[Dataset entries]
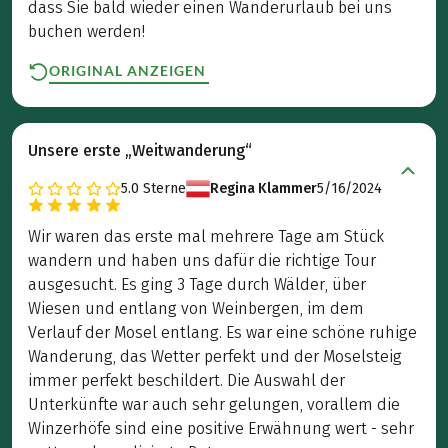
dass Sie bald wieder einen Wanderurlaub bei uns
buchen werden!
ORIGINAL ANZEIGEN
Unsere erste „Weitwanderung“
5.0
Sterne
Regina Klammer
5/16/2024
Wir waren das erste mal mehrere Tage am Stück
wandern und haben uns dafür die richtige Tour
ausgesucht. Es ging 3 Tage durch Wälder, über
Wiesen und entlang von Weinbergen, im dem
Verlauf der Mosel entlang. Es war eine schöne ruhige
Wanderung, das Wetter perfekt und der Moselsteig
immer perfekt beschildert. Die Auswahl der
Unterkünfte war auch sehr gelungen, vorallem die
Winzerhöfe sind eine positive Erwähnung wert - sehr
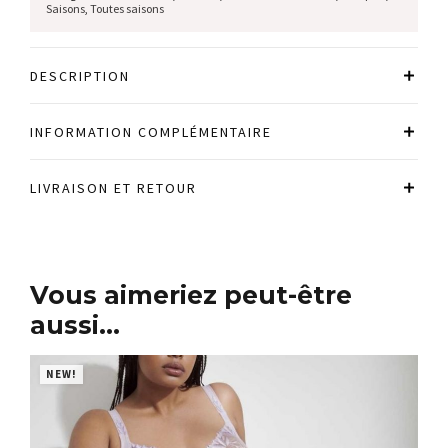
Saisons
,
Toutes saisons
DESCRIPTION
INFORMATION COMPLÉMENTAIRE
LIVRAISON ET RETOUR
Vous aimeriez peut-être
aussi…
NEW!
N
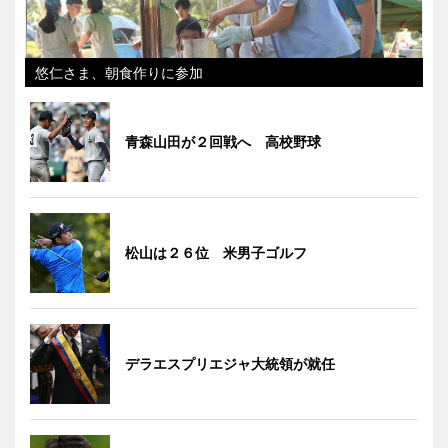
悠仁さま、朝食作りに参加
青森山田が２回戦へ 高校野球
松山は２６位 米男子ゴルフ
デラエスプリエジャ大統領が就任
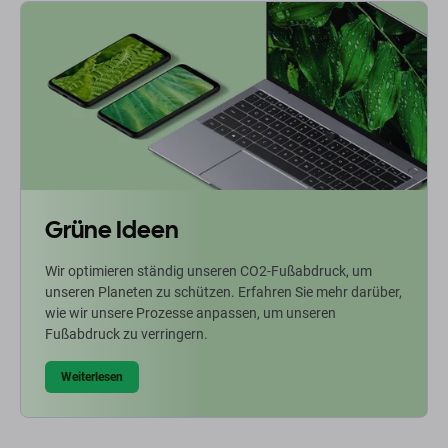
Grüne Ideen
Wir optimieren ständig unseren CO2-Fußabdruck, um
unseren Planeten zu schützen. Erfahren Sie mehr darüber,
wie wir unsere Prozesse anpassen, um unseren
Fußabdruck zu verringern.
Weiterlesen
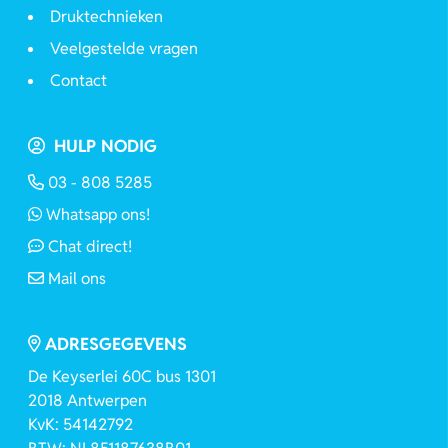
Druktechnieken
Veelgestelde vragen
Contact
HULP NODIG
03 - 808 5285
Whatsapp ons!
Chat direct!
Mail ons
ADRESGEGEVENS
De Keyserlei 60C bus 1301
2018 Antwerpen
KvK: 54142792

**YOUR GOAL**
Identify every line in the listing that contains the word "sehr" and copy each such line in full.

**ANSWER**
Unterkünfte war auch sehr gelungen, vorallem die
Winzerhöfe sind eine positive Erwähnung wert - sehr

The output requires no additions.